When friends or family come to Spain to visit and ask me to name the sites they should see in and around Madrid, they’re always surprised when I put a monument to fascism near the top of the list.
But there’s no denying it, El Valle de los Caídos, or the Valley of the Fallen, the resting place of dictator Francisco Franco, is an awe-inspiring place. You can see it from miles away, a 150-meter-high stone cross – one of the world’s largest – rising up out of a rocky hillside north of the capital. Beneath the cross a huge esplanade gives a view over a strangely peaceful, wooded valley. Go on a clear day and the blue sky is a breathtaking backdrop to the scene. Go there in rain or sleet and an eerie drama is more apparent.
The fact that the remains of Franco lie buried in a basilica beneath the famous cross is undoubtedly what lends this site much of its sinister nature. But a commission of experts, appointed by the government in May, has recently concluded that the Caudillo should be exhumed and buried elsewhere, as part of an effort to make El Valle de los Caídos a place of reconciliation.
This is clearly a worthy aim. Besides being a relatively popular tourist attraction, it’s also a magnet for far-right nostalgics, who like to gather there on the November 20 anniversary of Franco’s death to honour him, a disturbing notion, especially so when you remember that this is also a religious site, hosting a Benedictine monastery. It’s also important to remember that defeated Republican prisoners built El Valle de los Caídos, compounding its status as a monument to the victors.
“Blow it up?”
But how realistic is it to “de-Franco” the greatest monument to Franco that exists?
Utterly impossible, according to José Álvarez Junco, a historian at Madrid’s Universidad Complutense, who was asked by the government to form part of the commission. He turned down the invitation.
“This is Francisco Franco, this is the dictator’s tomb and it has the meaning it has and it was built under the close direction of the dictator,” he told me shortly after the commission was first appointed. “And it has all the symbolism. It is very important, very meaningful. The only way to convert that into a thing with a different meaning would be to blow it up.”
He points to the monument’s appearance as proof that its essence can never be changed. The huge cross and a Francoist eagle insignia on the front of the building clearly evoke nacionalcatholicismo, the far-right, deeply religious ideology of the Civil War’s victors.
Even the commission itself doesn’t seem to have been convinced about removing Franco’s body, with some members voting against the move. Franco’s own family has voiced opposition and, predictably, so have far-right groups, with one threatening to sue the government.

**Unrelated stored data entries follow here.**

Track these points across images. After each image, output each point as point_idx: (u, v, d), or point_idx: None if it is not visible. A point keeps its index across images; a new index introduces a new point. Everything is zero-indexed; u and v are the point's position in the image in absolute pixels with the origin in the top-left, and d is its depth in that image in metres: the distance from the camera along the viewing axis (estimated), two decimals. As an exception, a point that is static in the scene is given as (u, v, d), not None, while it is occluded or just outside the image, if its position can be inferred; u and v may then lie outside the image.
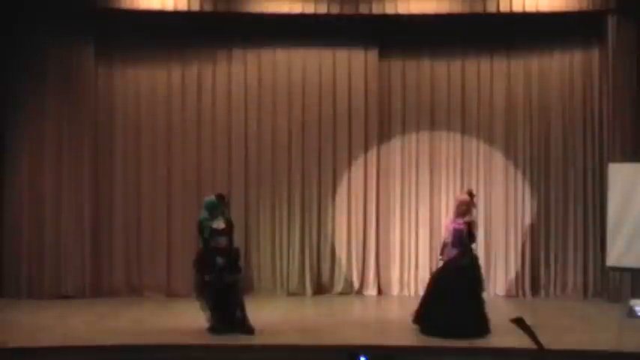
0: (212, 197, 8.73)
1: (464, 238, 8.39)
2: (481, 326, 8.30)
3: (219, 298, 8.33)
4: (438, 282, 8.45)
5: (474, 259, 8.61)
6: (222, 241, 8.45)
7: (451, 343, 7.96)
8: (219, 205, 8.61)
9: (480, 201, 11.37)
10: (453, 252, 8.41)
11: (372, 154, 11.42)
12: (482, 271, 11.19)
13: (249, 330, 8.30)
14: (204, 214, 8.54)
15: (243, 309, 8.40)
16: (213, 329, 8.35)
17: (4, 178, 10.86)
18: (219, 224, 8.49)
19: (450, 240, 8.45)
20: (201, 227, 8.48)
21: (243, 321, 8.36)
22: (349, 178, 11.43)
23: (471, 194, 8.69)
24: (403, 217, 11.42)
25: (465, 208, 8.50)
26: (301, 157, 11.37)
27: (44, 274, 10.76)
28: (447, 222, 8.70)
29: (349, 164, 11.42)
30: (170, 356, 7.87)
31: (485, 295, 8.97)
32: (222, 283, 8.32)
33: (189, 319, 9.21)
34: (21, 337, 8.22)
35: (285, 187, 11.35)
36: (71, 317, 9.43)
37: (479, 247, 11.31)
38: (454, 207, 8.82)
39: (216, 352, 7.91)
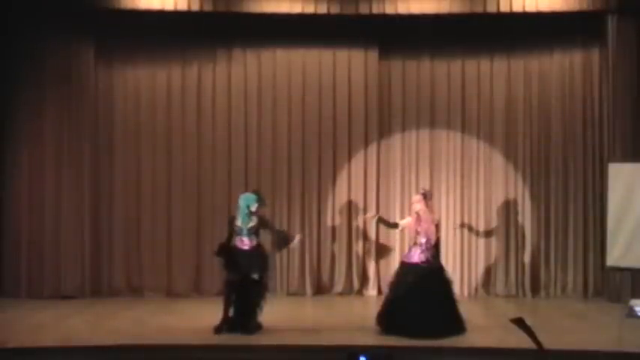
0: (248, 193, 8.73)
1: (434, 240, 8.57)
2: (458, 325, 8.40)
3: (235, 296, 8.33)
4: (414, 284, 8.37)
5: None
6: (248, 240, 8.45)
7: (451, 343, 7.97)
8: (255, 202, 8.52)
9: (480, 201, 11.42)
10: (425, 254, 8.47)
11: (372, 153, 11.42)
12: (483, 271, 11.37)
13: (249, 329, 8.29)
14: (240, 209, 8.47)
15: (255, 308, 8.38)
16: (217, 329, 8.34)
17: (4, 178, 10.86)
18: (249, 223, 8.46)
19: (424, 240, 8.50)
20: (230, 223, 8.52)
21: (249, 319, 8.33)
22: (349, 178, 11.43)
23: (424, 194, 8.76)
24: (403, 217, 11.37)
25: (419, 207, 8.63)
26: (301, 156, 11.37)
27: (44, 274, 10.76)
28: (421, 222, 8.65)
29: (349, 164, 11.42)
30: (170, 356, 7.87)
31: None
32: (241, 282, 8.33)
33: (190, 319, 9.23)
34: (21, 337, 8.21)
35: (285, 186, 11.35)
36: (71, 317, 9.43)
37: (479, 247, 11.41)
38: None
39: (216, 352, 7.89)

Besides this resistance, the experts’ recommendations, which also include offering more viewable data at the site so that it becomes more like an “information centre”, are almost certainly not going to be implemented. The report was commissioned by the Socialist government, which made broaching Spain’s historical memory a key part of its political agenda. But with the Popular Party (PP) romping to victory in the November 20 election (some think the choice of date was a Socialist attempt to scare voters into not backing the conservative PP), the report will almost certainly be put in a draw and forgotten about.
The PP has always been wary of the “Franco issue”, opposing the Socialist historical memory law as needless raking up of a painful past. With an economic collapse to avert, incoming Prime Minister Mariano Rajoy currently has another reason to ignore the Valle de los Caídos report.
But however politically divisive and impractical removing Franco from his tomb may be, ultimately it has to be a step Spain takes. Maintaining a site that disgusts many Spaniards while being revered by an extremist minority is hardly apt for a civilised country. El Valle de los Caídos is a breathtaking place – and one whose drama pays tribute to a repressive dictator who died of natural causes, rather than to the thousands who died in the war he unleashed.
In June, freelance journalist and Iberosphere contributor Nick Lyne visited the site of General Franco’s tomb outside Madrid to ponder its status in modern Spain.
Candide says
Much like the ICTY was a necessary international effort to get a grip on the atrocities committed in the Balkans, Spain might need an international commission to be told what to do with the whole Civil War issue. This country seems incapable of doing it alone: efforts to do justice to the victims have come late and are plagued by partisan bias, making people here relive the horrors instead of coming to terms with them.
Having been the Civil War an internationalised conflict, why not internationalise the efforts to find it’s final place in History?
I, personally, would like to see Franco’s (and Primo de Rivera’s) remains relocated to tiny little graves in their home towns’ cemeteries, so as to take the homage to them out of the equation. Then the Valle de los Caídos will be there to overwhelm the visitors. It really gives you the creeps to stand under the cross and feel crushed and annihilated as an individual by the monumentality of the whole compound’s architecture.
Those who still like to feel like ants can never be convinced, anyway.